Ihre Devise lautet also, solche Dienstleistungen – möglichst an Ihr Unternehmen – auszulagern?
Mike Shatzkin: Lassen Sie es mich so formulieren: Ich kenne keinen in der Branche, der auf diesem Gebiet ein so fundiertes Wissen hat, wie es sich Peter McCarthy bei Random House angeeignet hat. Er arbeitet mit 130 verschiedenen Tools, die er als Coder für seine Zwecke umbauen kann. Ich würde aber gerne sein Wissen auf möglichst viele Verlage verteilen, und das für einen bezahlbaren Preis. Es bleiben aber viele Aufgaben, die Verlage nicht outsourcen sollten.
Wie muss es für Verlage nach der Optimierung der Metadaten weitergehen?
Peter McCarthy: Wir unterscheiden das grundlegende von umfassendem Digitalmarketing. Die durch die Anreicherung von Metadaten verbesserte Discoverability ist wichtig, wenn es um das Google-, Amazon- oder Apple-Universum geht. Die umfassende Optimierung reicht aber darüber hinaus: Wie können die Webseite des Autors oder dessen Social-Media-Präsenz verbessert werden? Twittern Autoren zur richtigen Zeit – oder verfehlt ein britischer Autor sein US-Publikum regelmäßig? Ist Pinterest ein gutes Medium? Wir suchen dabei nach Lücken und Chancen. Die erfolgreichsten Firmen nutzen das Digitale als Business Intelligence-Sammelstelle. Die Business Intelligence kann dann in allen möglichen Abteilungen eingesetzt werden, von der PR bis hin zum Vertrieb. 

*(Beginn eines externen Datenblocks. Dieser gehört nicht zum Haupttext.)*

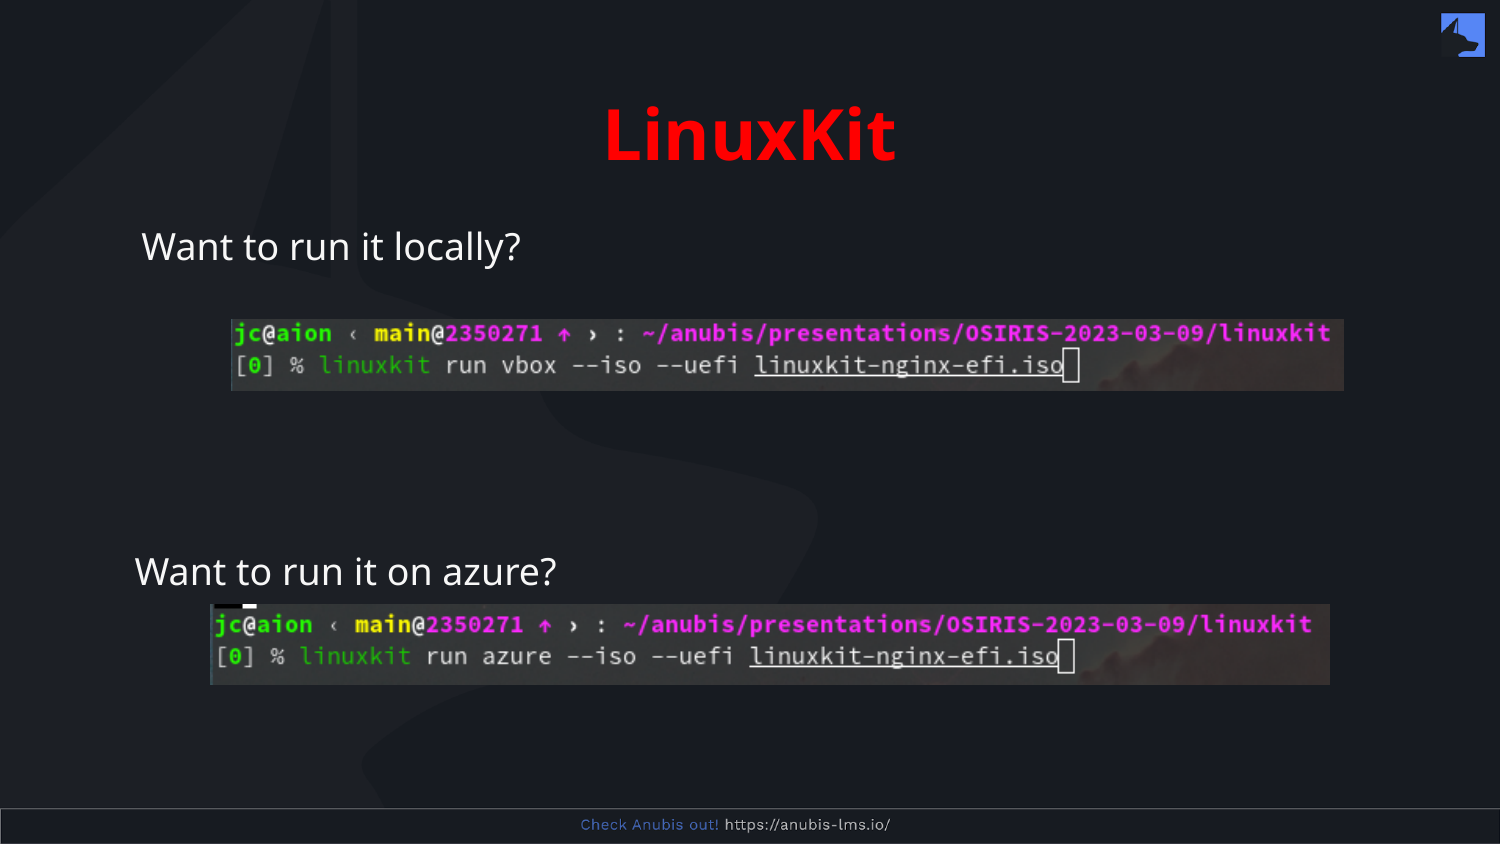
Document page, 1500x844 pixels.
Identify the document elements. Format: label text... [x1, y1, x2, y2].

list Want to run it locally? [40, 217, 726, 320]
title LinuxKit [109, 38, 1391, 226]
list Want to run it on azure? [33, 542, 719, 645]
picture [0, 0, 1500, 844]
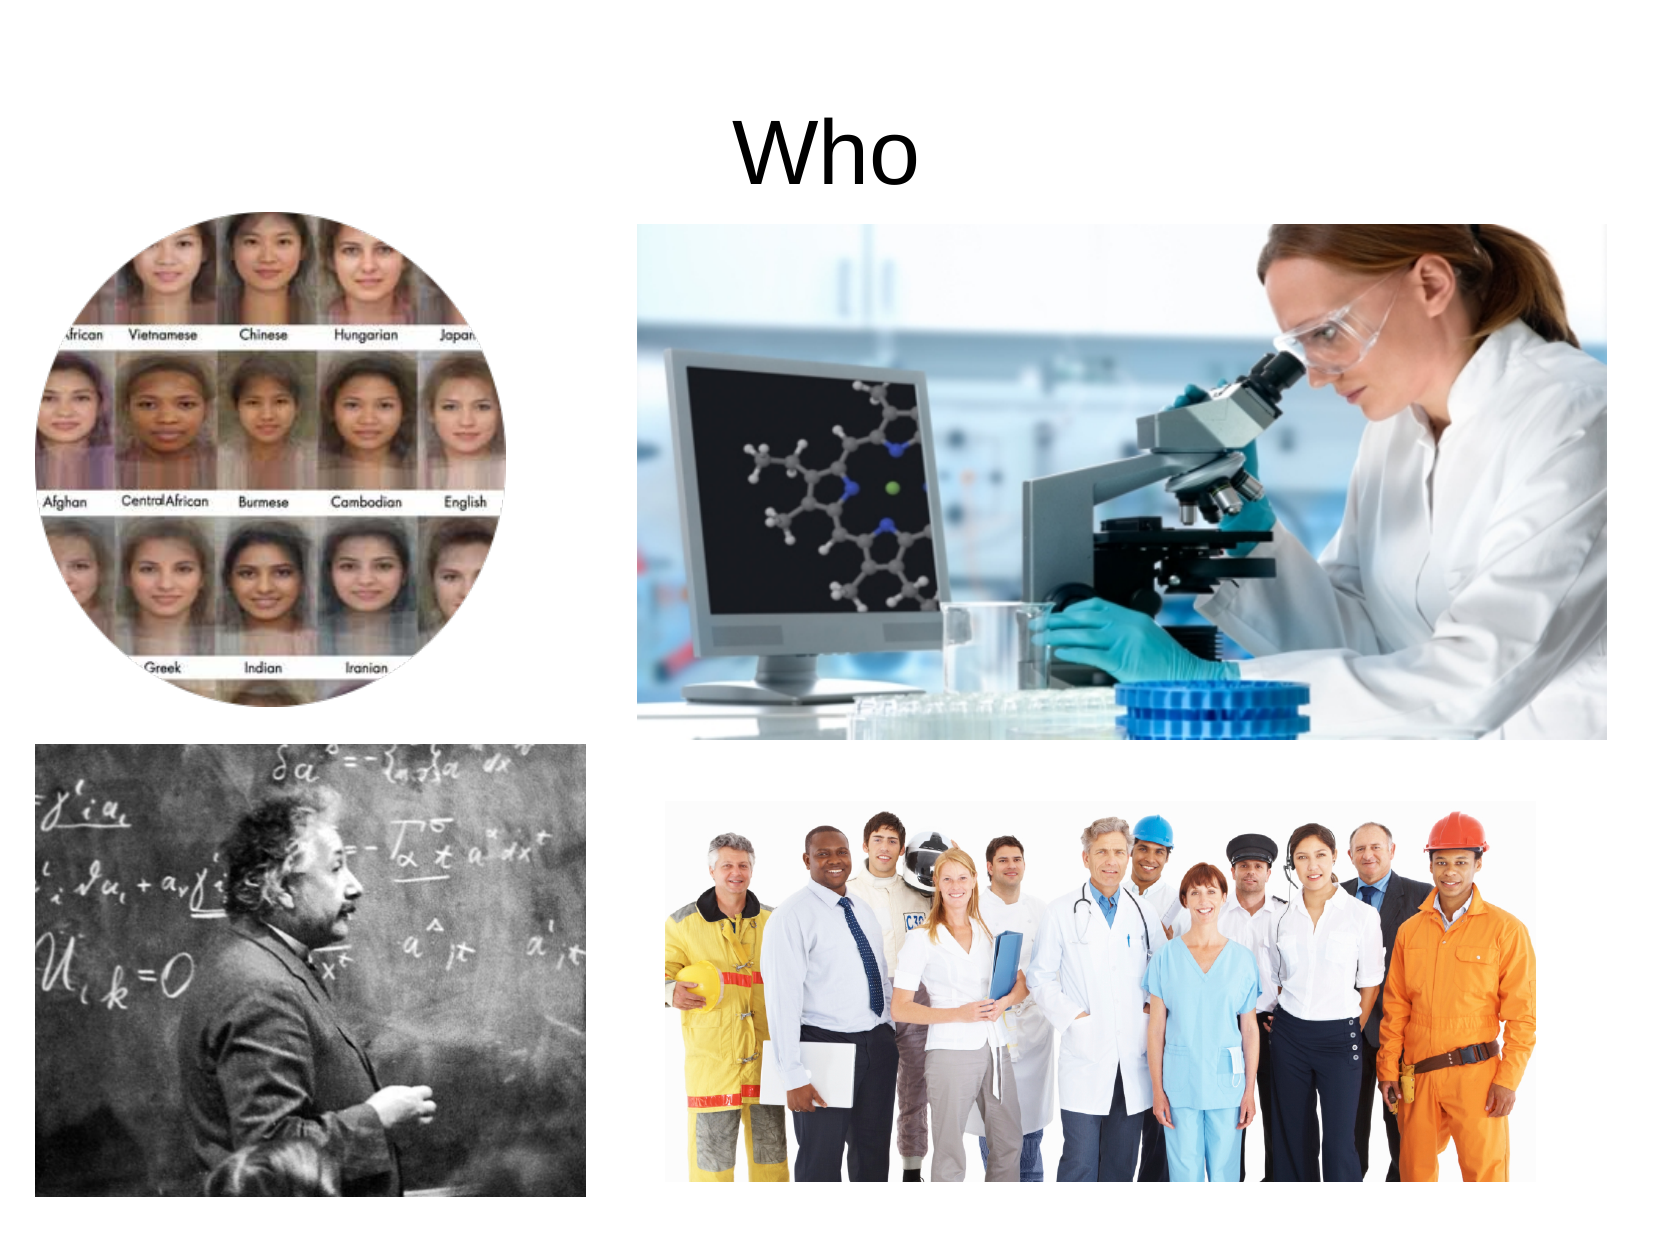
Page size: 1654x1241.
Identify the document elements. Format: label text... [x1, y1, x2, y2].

picture [35, 212, 506, 707]
picture [665, 801, 1536, 1182]
picture [637, 224, 1607, 740]
picture [35, 744, 586, 1197]
title Who [82, 49, 1571, 257]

Random House hat eine eigene Abteilungen für Marktforschung. Ein richtiger Schritt?
Peter McCarthy: Ja, sicher. Für Verlage ist dies noch eine Ausnahme, in der Konsumgüterindustrie dagegen gang und gäbe. Der Bodenreiniger Swiffer wurde von Müttern erfunden, nicht von Procter und Gamble.